• **WHAT THIS EXERCISE ASKS**
**1)** Please list every prison deficiency in North Macedonia that the Ljubljana court summary names.
**2)** According to the Ljubljana court summary, what offense were the criminal proceedings in North Macedonia related to?

==== EXCERPT TO READ ====

Slovenia, Higher Court of Ljubljana, I Kp 34149/2022, appellate, 16 February 2023, ECLI:SI:VSLJ:2023:I.KP.34149.2022

Member State
mutual trust
European Arrest Warrant
Deciding Court Original Language
Višje sodišče v Ljubljani
Deciding Court English translation
Higher Court of Ljubljana
Registration N
VSL Sklep I Kp 34149/2022
Date Decision
16 February 2023
ECLI (if available)
National Follow Up Of (when relevant)
EU legal sources and CJEU jurisprudence

Charter of the European Union on Fundamental Rights, Articles 4, 19, 51.

Petruhhin, C-182/15, 6. September 2016
Aranyosi in Căldăraru, C-404/15 and C-659/15 PPU, 5. April 2016
C-220/18 PPU, 25. July 2018
Dorobantu, C-128/18, 15. Oktober 2019

ECtHR Jurisprudence

Convention on the Protection of Human Rights and Fundamental Freedoms (ECHR), Article 3.

Muršić v. Croatia, 20. Oktober 2016.
Torreggianni and Others v. Italy, 8. January 2013

Subject Matter
The Higher Court of Ljubljana has ruled on the request for the extradition of individual A. A. to the Republic of North Macedonia for conducting criminal proceedings related to the offense of abuse of official position and authority. The 1st instance court rejected the extradition and ordered that the foreign national remains in extradition detention due to concerns that torture or inhuman treatment could jeopardize his rights under Article 3 of the European Convention on Human Rights (ECHR). The decision was based on various reports about numerous systemic and general deficiencies in North Macedonia's prisons. These deficiencies included poor management and staff behaviour, lack of qualified personnel, low-quality healthcare for inmates, inadequate material conditions, a lack of purposeful activities for prisoners, as well as instances of inmates reporting insect bites (bedbugs) on exposed parts of their bodies. The Higher Court agreed with the decision to reject the extradition and upheld the decision of the 1st instance court.
Legal issue(s)
The primary question revolves around whether the extradition of the individual to the requesting state would constitute a violation of Article 3 of the ECHR as the individual would run a real risk of being subjected to torture, inhumane or degrading treatment or punishment if transferred to the requesting state.

==== SOURCE EXCERPT ====

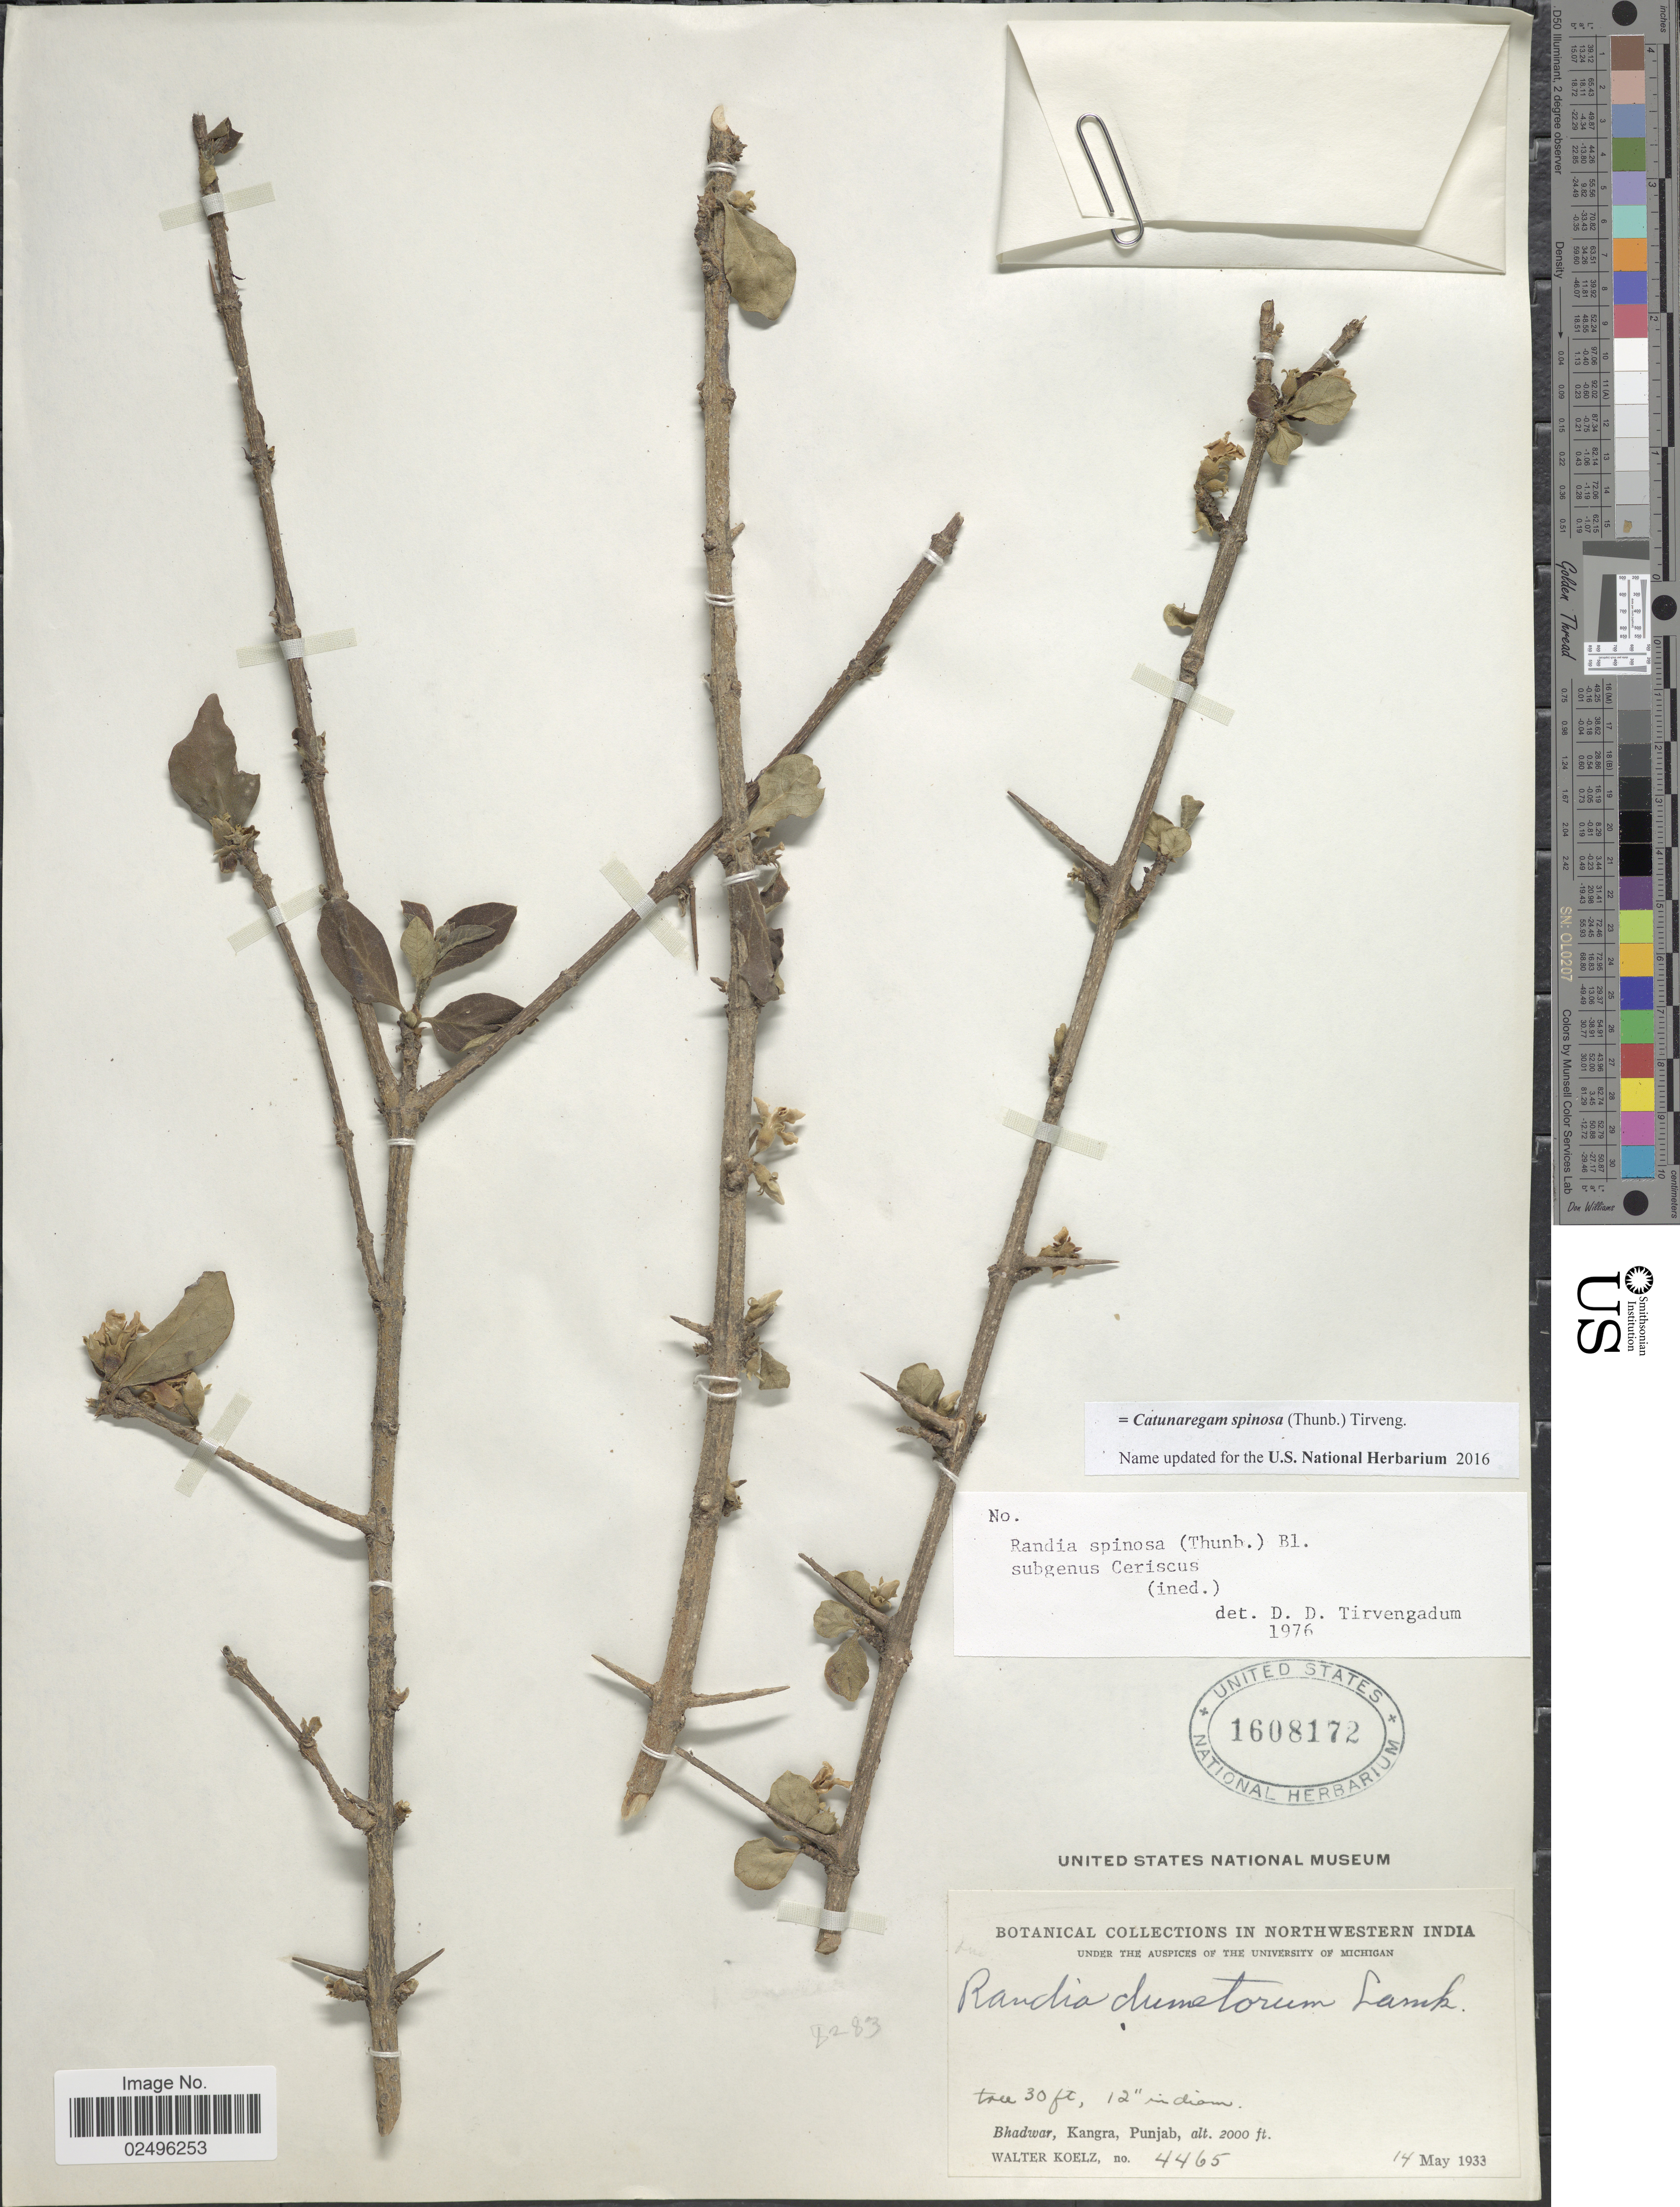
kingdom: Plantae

====

• **PER-TASK ANSWERS**
**1)**
- Poor management and staff behaviour
- Lack of qualified personnel
- Low-quality healthcare for inmates
- Inadequate material conditions
- A lack of purposeful activities for prisoners
- Inmates reporting insect bites (bedbugs) on exposed parts of their bodies

**2)** Abuse of official position and authority.